As you can see the sum of proportions in each level of factor X5employf equals 100.
我知道这可能很简单,但是尽管阅读了各种类似的文章,我似乎还是无法理解.有人可以帮忙吗?我对摘要功能的工作方式有了解吗?!
I know this is probably ridiculously simple, but I can't seem to get my head around it despite reading all sorts of similar posts. Can anyone help with this and my understanding of how the summarise function works?!
非常感谢
马蒂
推荐答案
您不能在一个ddply
调用中执行此操作,因为传递给每个summarize
调用的是该组特定组合的数据子集变量.在此最低级别,您无权访问该中间级别sum(n)
.而是分两个步骤进行操作:
You cannot do it in one ddply
call because what gets passed to each summarize
call is a subset of your data for a specific combination of your group variables. At this lowest level, you do not have access to that intermediate level sum(n)

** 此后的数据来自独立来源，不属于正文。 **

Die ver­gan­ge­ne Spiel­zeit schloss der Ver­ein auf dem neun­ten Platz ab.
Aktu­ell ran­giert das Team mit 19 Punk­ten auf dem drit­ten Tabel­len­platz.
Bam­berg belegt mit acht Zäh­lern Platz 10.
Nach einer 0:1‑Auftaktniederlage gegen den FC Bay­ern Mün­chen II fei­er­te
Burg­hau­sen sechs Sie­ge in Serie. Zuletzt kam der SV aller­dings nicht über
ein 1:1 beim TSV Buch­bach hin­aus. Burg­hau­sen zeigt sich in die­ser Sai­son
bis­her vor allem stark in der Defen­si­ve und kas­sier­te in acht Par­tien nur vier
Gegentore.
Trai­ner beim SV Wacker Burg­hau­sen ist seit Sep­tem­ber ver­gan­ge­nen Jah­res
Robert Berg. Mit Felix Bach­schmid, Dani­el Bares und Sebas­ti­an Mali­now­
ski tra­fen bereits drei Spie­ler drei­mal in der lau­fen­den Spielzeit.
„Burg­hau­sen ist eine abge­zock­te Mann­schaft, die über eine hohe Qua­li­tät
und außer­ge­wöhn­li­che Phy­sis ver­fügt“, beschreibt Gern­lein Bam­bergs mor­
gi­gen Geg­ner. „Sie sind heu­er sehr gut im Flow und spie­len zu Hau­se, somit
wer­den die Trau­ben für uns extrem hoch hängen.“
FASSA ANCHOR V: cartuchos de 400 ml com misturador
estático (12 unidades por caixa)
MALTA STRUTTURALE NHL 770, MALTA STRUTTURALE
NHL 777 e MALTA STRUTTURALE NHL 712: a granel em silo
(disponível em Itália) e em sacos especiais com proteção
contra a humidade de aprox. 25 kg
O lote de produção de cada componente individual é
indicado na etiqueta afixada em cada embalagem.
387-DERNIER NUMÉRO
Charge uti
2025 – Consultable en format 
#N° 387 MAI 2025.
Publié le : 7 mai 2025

. Instead, do it in two steps:
kano_final <- ddply(kano_final, .(X5employf), transform,
sum.n = length(X5employf))
ddply(kano_final, .(X5employf, X5employff), summarise,
n = length(X5employff), prop = n / sum.n[1] * 100)
编辑:使用单个ddply
调用,并按提示使用table
:
Edit: using a single ddply
call and using table
as you hinted towards:
ddply(kano_final, .(X5employf), summarise,
n = Filter(function(x) x > 0, table(X5employff, useNA = "ifany")),
prop = 100* prop.table(n),
X5employff = names(n))
这篇关于ddply汇总比例计数的文章就介绍到这了,希望我们推荐的答案对大家有所帮助,也希望大家多多支持!